Software Defined WAN

The software-defined wide-area network (SD-WAN or SDWAN) is a specific application of softwaredefined networking (SDN) technology applied to WAN connections, which are used to connect enterprise networks – including branch offices and data centers – over large geographic distances.

Software-Defined Networking (SDN) is an architecture approach that separates the control plane from the data plane within network devices, such as switches and routers. In traditional networking, these planes are tightly integrated, meaning that the device itself controls both the forwarding of traffic (data plane) and the decision-making processes (control plane) related to how traffic should be handled.

In contrast, SDN decouples these functions and centralizes control over the network, allowing administrators to manage network behavior through software-based controllers. Key components and concepts of SDN include:

• Controller: The SDN controller is the central component of the architecture. It provides a centralized point of control for the network and communicates with network devices using standardized protocols, such as OpenFlow. The controller receives network-wide information and policies from applications or administrators and translates them into specific instructions for individual network devices.
• Southbound Interface: This interface connects the SDN controller to network devices, allowing the controller to communicate with switches, routers, and other networking hardware. Protocols like OpenFlow are commonly used to facilitate communication between the controller and network devices.
• Northbound Interface: The northbound interface enables communication between the SDN controller and higher-level network management applications or orchestration systems. This interface allows administrators to define network policies, set configuration parameters, and monitor network performance using APIs or other interfaces exposed by the controller.
• Data Plane Devices: These are the network devices responsible for forwarding traffic within the network. In an SDN architecture, data plane devices (e.g., switches, routers) receive instructions from the SDN controller regarding how to handle incoming packets. The devices implement these instructions by forwarding traffic according to the defined policies and rules.
• Network Applications: SDN enables the development and deployment of network applications that leverage the centralized control provided by the controller.
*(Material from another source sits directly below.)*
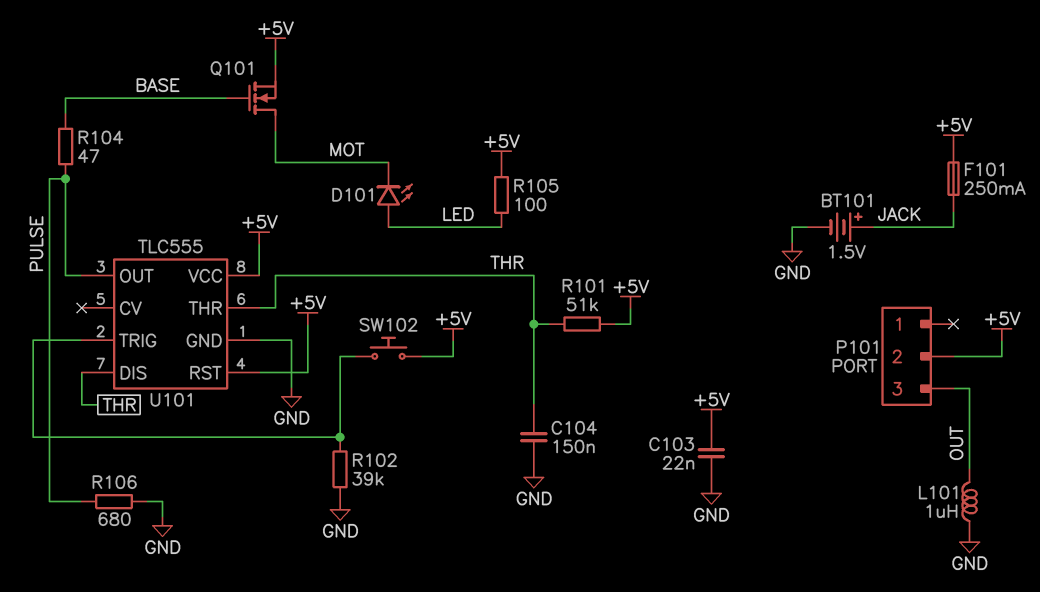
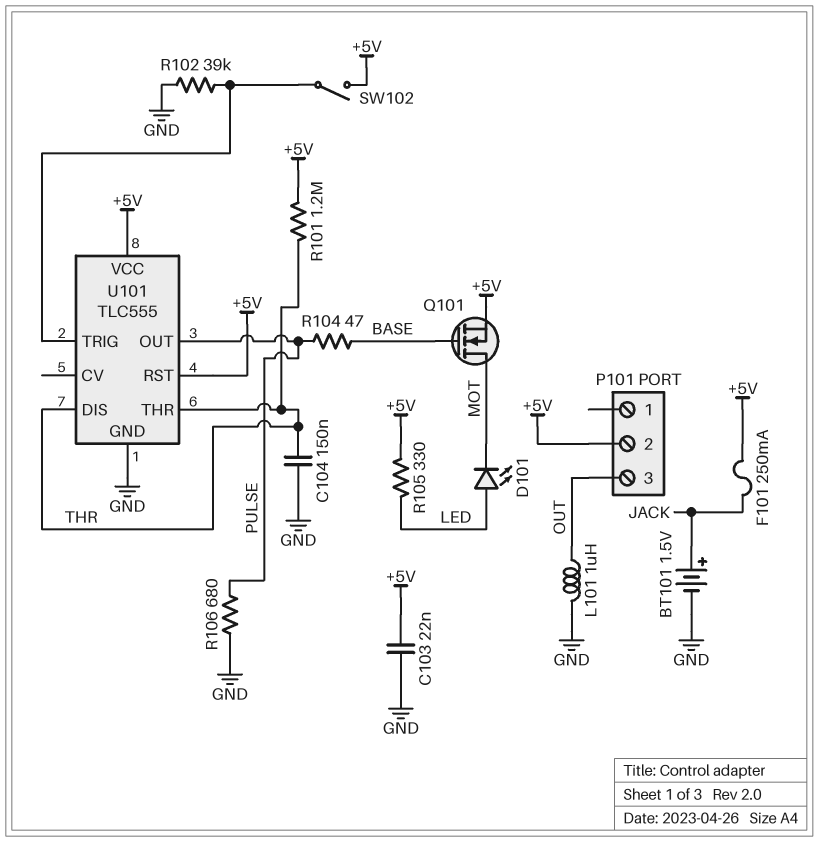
R101: 51k (+5V, THR) -> 1.2M (+5V, THR)
R105: 100 (+5V, LED) -> 330 (+5V, LED)
SW102: button (+5V, U101/TRIG) -> switch (+5V, U101/TRIG)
These applications can implement various network services, such as traffic engineering, load balancing, security, and quality of service (QoS), by programming the behavior of the network devices through the controller.

Benefits of SDN include:

• Centralized Management: SDN provides a centralized view and control of the network, simplifying network management tasks and enabling consistent policy enforcement across the entire infrastructure.
• Flexibility and Programmability: SDN allows administrators to dynamically adjust network behavior and policies through software-based controllers, making it easier to adapt to changing requirements and optimize network performance.
• Automation: SDN enables automation of network configuration, provisioning, and management tasks, reducing manual overhead and improving operational efficiency.
• Scalability: SDN architectures are inherently scalable, allowing organizations to scale their networks more easily and efficiently by adding or removing network devices as needed.

Overall, SDN represents a significant evolution in networking technology, offering greater flexibility, scalability, and control over network infrastructure through software-defined approaches to network management and operation.